__EXCERPTED TEXT__
((
EP3135393A1

EP3135393A1 - Eccentric drive mechanism for a folding machine

Info

Publication number: EP3135393A1
Application number: EP16184948.4A
Authority: EP
Inventors: Lars Svensson
Original assignee: Cidan Machinery Sweden AB
Current assignee: Cidan Machinery Sweden AB
Priority date: 2015-08-26
Filing date: 2016-08-19
Publication date: 2017-03-01
Anticipated expiration: 2036-08-19
Also published as: EP3135393B1

Abstract

The invention relates to an eccentric drive mechanism (D") for a folding machine, comprising an driven wheel (9") driven by a drive means (8"), the driven wheel ( 9") being connected to a clamping beam (1"), which clamping beam (1") is provided with an upper clamping tool (3") arranged to cooperate with a lower clamping tool (5") so as to clamp a work piece there between when the clamping beam (1") performs a movement towards the lower clamping tool (5"). A connection between the driven wheel (9") and the clamping beam (1") is made by an in the longitudinal direction adjustable device (20"), and a second end (6b") of said in the longitudinal direction adjustable device is eccentrically and pivotably connected to the driven wheel (9").

Description

Field of the invention

The present invention relates to an eccentric drive mechanism for a folding machine of the type defined in the preamble of claim 1, preferably for folding sheet material.

Background of the invention

At known folding machines, one way of achieving the clamping force necessary for clamping a work piece to be folded is to move the clamping beam by an eccentric drive mechanism.
By such a mechanism a number of advantages is obtained such as gives a very high clamping pressure, moves the clamping beam at best possible opening and closing speeds, has almost no wear and thereby low maintenance costs, requires no oil, and has low noise.
However, one problem with an eccentric drive mechanism is that the force obtained is strongly dependent upon an angle α formed between a vertical line through a bearing axis of the eccentric unit and a line drawn through both said bearing axis of the eccentric unit and a bearing axis of a pull down rod arranged to achieve the opening and closing movements of the clamping beam. See Fig. 1.
At an angle α of 0° the clamping force achieved by the eccentric drive is at its largest and at 90° the clamping force is at its weakest, but at about 0° it is difficult to control the clamping force. Therefore, the optimal angle is at about 15°.
This means that clamping force obtained by the eccentric drive mechanism will be optimal only for a particular thickness of material of the work piece in combination with a clamping beam tooling of a particular dimension/height.
Therefore, a problem will arise particularly when the thickness of material of the work piece is increased or decreased, whereby with increased thickness of material the above-mentioned angle will be larger than 15° with reduced clamping force as a result, and with decreased thickness of material the above-mentioned angle will be smaller than 15° and the clamping force obtained will possibly be too large which may result in damages to the eccentric unit and/or the drive mechanism.
The same problem will arise if the height of the clamping tooling is changed from a standard height.
Accordingly, an object of the present invention is to provide a new eccentric drive mechanism for a folding machine by which the above-mentioned drawbacks are eliminated.
))
__WHAT NEEDS TO BE DONE__
Retype the eccentric drive patent text word for word, from "However, one problem" to "at about 15°.".

__EXERCISE DATA__
((
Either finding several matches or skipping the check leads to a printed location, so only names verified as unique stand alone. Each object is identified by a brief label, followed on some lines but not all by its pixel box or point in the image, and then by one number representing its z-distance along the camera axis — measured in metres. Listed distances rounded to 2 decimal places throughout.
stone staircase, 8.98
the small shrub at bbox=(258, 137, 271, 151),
))
__SOLUTION FOR THIS EXERCISE__
However, one problem with an eccentric drive mechanism is that the force obtained is strongly dependent upon an angle α formed between a vertical line through a bearing axis of the eccentric unit and a line drawn through both said bearing axis of the eccentric unit and a bearing axis of a pull down rod arranged to achieve the opening and closing movements of the clamping beam. See Fig. 1.
At an angle α of 0° the clamping force achieved by the eccentric drive is at its largest and at 90° the clamping force is at its weakest, but at about 0° it is difficult to control the clamping force. Therefore, the optimal angle is at about 15°.